Et hier devant le juge Campbell, des avocats qui représentent diverses entreprises de l'extérieur du Québec et qui détiennent pour des centaines de millions en PCAA vicié ont signifié leur appui aux revendications des entreprises québécoises.

Parmi ces noms, on a entendu la Société 407 Express, qui gère la grande autoroute à péage électronique de Toronto, l'Autorité des aéroports du Grand Toronto, le Canadien Pacifique, l'important constructeur ontarien PCL et la société Toronto Hydro, principal distributeur électrique de la Ville reine.

Fait à souligner d'un point de vue québécois: ces entreprises en ont particulièrement contre la Banque Nationale, qui était de loin le principal revendeur de PCAA non bancaire dans le milieu d'affaires avant le gel de ce marché à la mi-août 2007.

«Ces détaillants comme la Banque Nationale réclament l'immunité de poursuites, comme une condition essentielle du plan de restructuration. Mais qu'adviendra-t-il pour mes clients si dans quelques mois, après la restructuration, on voit émerger des indices de malversations ou de même de représentations frauduleuses lors de la vente de ce PCAA?» a demandé l'avocat Jeff Carhart, qui représente un groupe de 27 entreprises détenant 1,6 milliard en PCAA vicié.

«Mes clients veulent ravoir tout leur argent. Et pour le moment, tout ce qu'on leur propose c'est un échange de PCAA pour de nouveaux titres à long terme dont la valeur demeure tout à fait hypothétique. Et même pour obtenir ça, ils devraient abandonner leur droit de poursuivre.»

Mais le juge Colin Campbell est intervenu souvent pour rappeler sa juridiction spécifique en la matière: approuver ou non le plan de restructuration tel que présenté, et sans forcer son amendement.

«Dans ce sens, ce que j'entends de la part des proposants de ce plan, c'est que l'immunité judiciaire des intervenants financiers est essentielle à sa continuité. Sans cette immunité, il n'y aurait plus de plan de restructuration.

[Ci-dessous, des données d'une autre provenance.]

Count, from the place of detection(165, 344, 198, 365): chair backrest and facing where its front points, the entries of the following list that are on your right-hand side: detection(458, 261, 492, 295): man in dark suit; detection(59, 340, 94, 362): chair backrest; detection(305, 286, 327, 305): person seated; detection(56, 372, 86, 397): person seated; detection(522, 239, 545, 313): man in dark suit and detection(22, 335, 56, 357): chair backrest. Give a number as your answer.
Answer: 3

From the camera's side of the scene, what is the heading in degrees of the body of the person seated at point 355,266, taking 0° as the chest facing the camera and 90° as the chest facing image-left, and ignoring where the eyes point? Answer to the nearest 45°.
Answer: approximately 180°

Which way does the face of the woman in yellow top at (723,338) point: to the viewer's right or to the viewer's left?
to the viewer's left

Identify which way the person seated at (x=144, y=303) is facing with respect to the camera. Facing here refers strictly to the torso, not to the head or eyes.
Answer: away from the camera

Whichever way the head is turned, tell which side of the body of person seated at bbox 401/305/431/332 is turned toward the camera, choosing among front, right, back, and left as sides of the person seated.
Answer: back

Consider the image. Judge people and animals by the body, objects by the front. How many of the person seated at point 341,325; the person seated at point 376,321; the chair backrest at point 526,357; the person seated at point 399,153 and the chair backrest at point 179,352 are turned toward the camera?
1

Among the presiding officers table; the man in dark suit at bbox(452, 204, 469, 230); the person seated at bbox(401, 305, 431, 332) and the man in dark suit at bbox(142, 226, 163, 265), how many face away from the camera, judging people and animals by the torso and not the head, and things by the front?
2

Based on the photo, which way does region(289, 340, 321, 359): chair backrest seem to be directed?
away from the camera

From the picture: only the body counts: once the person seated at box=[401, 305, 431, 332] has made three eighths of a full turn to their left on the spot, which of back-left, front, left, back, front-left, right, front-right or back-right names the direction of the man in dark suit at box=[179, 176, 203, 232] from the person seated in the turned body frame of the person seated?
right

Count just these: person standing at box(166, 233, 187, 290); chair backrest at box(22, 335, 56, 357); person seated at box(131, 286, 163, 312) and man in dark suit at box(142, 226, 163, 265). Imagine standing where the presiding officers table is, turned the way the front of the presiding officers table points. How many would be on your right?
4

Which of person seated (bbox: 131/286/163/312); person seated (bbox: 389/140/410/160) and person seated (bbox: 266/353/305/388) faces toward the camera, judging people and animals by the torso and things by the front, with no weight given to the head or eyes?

Et l'échec de ce plan aurait des conséquences énormes sur le milieu financier au Canada», a signifié le juge Campbell.

D'ailleurs, les principales banques canadiennes et quelques banques étrangères qui fournissent un soutien financier à la restructuration du PCAA non-bancaire ont soumis des déclarations en ce sens.

Leurs avocats sont parmi les principaux interlocuteurs attendus aujourd'hui lors de la deuxième journée d'audience spéciale devant le juge Campbell.

De même que les avocats du comité Crawford, du nom de l'avocat d'affaires Purdy Crawford qui coordonne depuis sept mois cette restructuration financière sans précédent au Canada.